§ EXERCISE REQUIREMENTS
Check every line of the entries for "letter", and copy the lines that hold it.

#### DATA FOR THIS EXERCISE ####

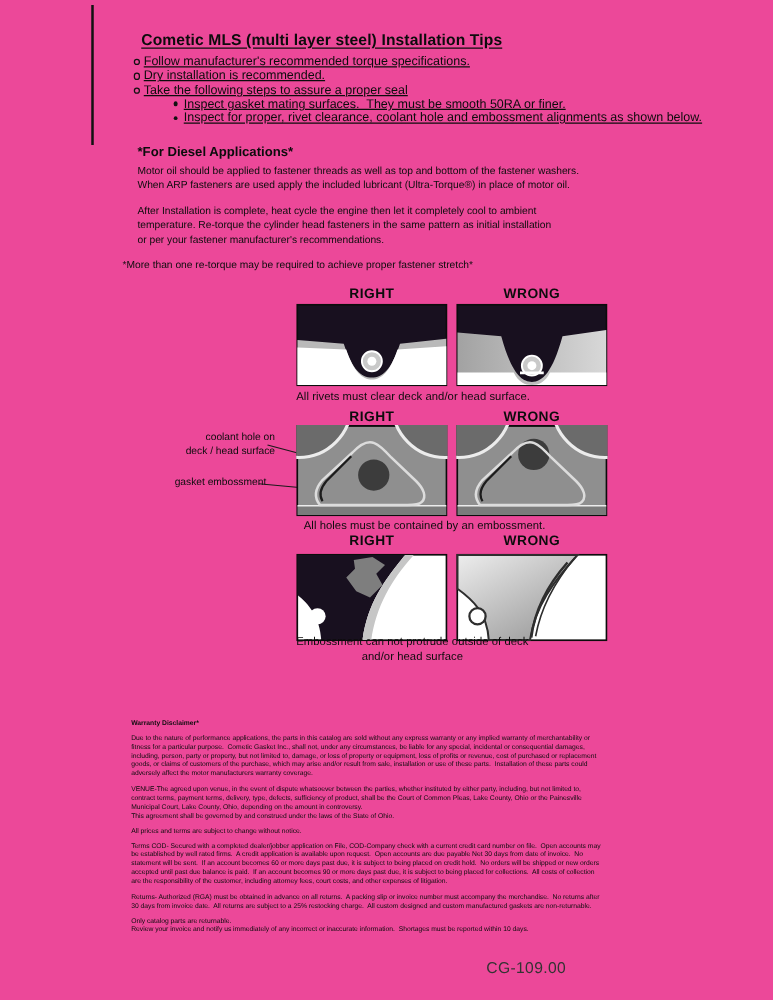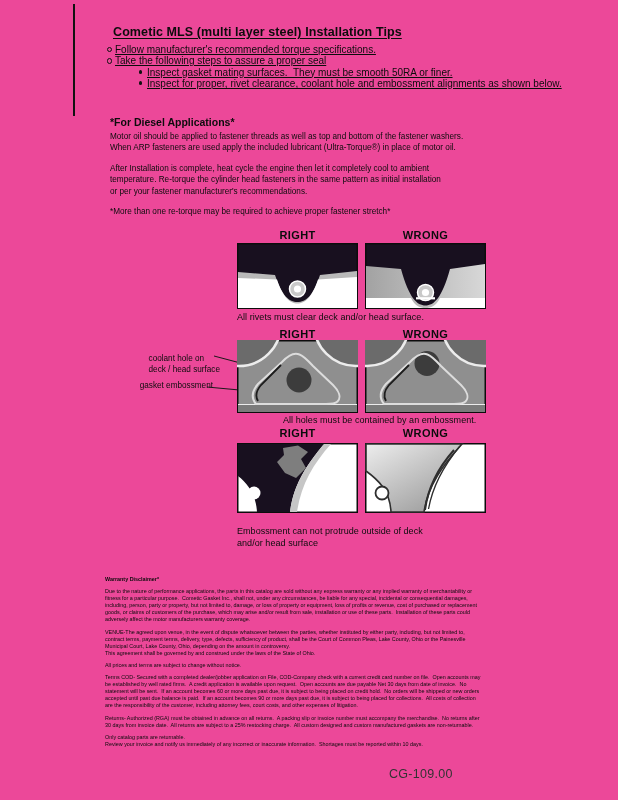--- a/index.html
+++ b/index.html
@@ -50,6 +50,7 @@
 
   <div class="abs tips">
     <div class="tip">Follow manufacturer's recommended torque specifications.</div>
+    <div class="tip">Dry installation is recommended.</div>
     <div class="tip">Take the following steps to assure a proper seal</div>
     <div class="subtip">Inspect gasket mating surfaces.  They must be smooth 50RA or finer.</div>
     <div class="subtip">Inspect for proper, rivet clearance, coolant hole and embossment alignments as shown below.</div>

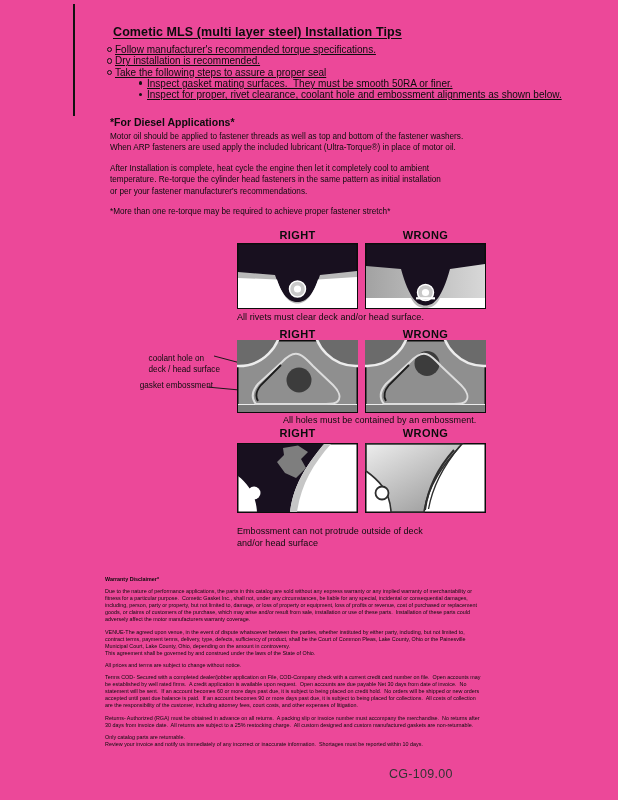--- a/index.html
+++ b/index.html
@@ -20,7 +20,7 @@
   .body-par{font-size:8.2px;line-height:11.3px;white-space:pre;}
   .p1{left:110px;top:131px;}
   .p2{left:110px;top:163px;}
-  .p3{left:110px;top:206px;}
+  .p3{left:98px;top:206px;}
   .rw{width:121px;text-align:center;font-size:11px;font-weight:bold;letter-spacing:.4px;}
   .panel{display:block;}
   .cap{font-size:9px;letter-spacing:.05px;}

####
#### DATA FOR THIS EXERCISE ####

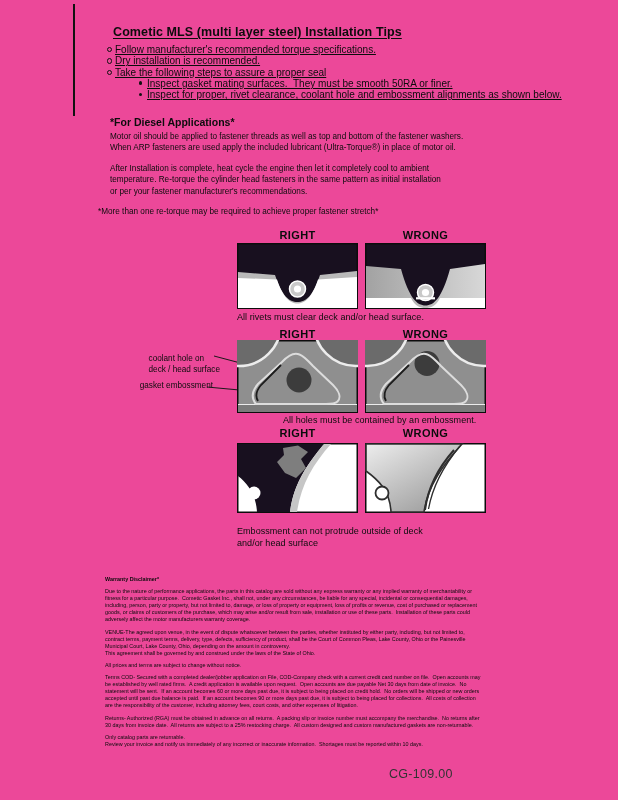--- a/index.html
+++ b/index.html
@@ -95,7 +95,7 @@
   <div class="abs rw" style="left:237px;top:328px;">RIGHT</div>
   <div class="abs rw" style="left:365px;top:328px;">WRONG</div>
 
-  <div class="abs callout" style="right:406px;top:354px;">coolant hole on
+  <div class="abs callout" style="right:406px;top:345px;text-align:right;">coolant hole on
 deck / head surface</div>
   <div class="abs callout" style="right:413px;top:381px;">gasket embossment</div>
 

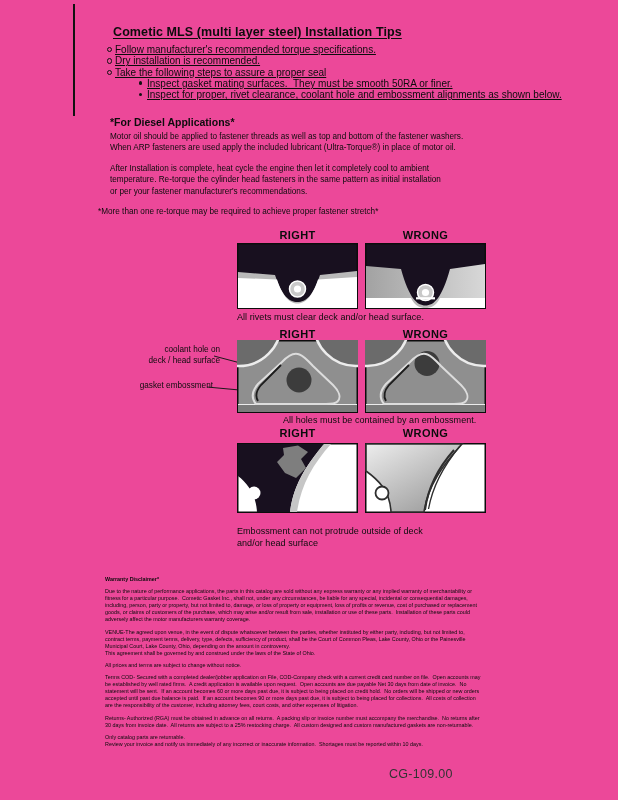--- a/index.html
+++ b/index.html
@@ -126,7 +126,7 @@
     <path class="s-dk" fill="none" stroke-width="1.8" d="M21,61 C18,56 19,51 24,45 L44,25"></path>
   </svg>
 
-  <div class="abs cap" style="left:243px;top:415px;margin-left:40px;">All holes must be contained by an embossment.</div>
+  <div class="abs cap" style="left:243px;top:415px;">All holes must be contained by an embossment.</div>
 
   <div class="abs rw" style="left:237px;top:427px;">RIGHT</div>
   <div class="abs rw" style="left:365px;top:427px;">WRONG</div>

####

§ RESULT OF THE TASK
   .rw{width:121px;text-align:center;font-size:11px;font-weight:bold;letter-spacing:.4px;}
   .cap{font-size:9px;letter-spacing:.05px;}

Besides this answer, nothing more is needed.